**GIVEN INSTRUCTION:**
Please display, in full, each line of the items below that contains the string "middle".
------------------------------------------------
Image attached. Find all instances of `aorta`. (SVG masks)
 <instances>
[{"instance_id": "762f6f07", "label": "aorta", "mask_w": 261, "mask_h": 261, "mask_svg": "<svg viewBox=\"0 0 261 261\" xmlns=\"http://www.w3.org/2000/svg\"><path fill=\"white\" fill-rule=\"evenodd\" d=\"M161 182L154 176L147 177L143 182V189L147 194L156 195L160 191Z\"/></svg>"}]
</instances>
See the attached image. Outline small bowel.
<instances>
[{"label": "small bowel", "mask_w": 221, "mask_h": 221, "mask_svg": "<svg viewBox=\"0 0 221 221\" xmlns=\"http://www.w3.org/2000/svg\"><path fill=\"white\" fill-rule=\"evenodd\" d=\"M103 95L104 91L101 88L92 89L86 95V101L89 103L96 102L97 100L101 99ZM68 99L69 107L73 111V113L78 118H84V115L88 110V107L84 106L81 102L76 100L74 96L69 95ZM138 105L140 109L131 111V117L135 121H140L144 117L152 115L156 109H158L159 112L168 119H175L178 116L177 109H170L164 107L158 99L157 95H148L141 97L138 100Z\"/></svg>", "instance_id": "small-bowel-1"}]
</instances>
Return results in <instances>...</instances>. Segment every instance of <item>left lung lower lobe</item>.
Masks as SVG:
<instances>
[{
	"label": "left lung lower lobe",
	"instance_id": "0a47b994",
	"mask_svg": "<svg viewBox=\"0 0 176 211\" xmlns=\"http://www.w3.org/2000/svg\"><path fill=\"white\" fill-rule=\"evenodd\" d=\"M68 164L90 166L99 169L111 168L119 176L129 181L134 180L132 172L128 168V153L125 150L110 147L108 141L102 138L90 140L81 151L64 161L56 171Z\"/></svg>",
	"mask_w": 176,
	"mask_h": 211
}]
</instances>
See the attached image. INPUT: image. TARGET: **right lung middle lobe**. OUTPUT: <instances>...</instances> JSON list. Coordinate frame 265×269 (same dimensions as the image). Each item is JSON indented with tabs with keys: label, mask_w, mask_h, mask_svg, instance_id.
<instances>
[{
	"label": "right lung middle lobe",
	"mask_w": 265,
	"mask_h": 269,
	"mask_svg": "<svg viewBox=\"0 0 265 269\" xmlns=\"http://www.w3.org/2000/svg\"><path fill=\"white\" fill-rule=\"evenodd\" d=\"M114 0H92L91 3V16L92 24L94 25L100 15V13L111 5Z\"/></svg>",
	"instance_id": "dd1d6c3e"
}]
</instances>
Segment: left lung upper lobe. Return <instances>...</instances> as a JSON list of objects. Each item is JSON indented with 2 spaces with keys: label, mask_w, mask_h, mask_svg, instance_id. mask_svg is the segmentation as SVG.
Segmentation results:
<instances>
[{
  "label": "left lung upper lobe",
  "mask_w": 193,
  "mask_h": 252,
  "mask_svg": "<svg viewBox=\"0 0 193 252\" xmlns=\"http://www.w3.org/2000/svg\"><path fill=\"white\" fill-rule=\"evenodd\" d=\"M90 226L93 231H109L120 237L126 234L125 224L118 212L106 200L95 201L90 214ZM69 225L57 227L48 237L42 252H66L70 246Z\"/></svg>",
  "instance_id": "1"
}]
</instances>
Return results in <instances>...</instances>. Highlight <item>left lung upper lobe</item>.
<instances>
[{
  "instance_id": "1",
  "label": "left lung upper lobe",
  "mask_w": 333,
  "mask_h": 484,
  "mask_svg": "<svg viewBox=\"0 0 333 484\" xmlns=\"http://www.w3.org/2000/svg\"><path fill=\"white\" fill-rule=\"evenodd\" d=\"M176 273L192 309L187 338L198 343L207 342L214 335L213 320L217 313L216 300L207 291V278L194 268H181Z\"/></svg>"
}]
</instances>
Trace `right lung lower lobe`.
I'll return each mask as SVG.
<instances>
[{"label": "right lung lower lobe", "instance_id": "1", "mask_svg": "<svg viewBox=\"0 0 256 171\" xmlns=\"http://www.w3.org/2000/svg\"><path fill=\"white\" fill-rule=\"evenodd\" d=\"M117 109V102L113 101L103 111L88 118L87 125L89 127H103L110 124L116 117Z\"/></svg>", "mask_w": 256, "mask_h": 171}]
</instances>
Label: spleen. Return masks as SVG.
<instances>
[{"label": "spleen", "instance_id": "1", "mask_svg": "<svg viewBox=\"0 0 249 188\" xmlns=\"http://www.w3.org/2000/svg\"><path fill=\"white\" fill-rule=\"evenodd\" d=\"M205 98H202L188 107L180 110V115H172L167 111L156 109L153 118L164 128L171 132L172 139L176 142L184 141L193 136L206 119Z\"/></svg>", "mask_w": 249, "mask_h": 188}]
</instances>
------------------------------------------------
**WRITTEN REPLY:**
See the attached image. INPUT: image. TARGET: **right lung middle lobe**. OUTPUT: <instances>...</instances> JSON list. Coordinate frame 265×269 (same dimensions as the image). Each item is JSON indented with tabs with keys: label, mask_w, mask_h, mask_svg, instance_id.
	"label": "right lung middle lobe",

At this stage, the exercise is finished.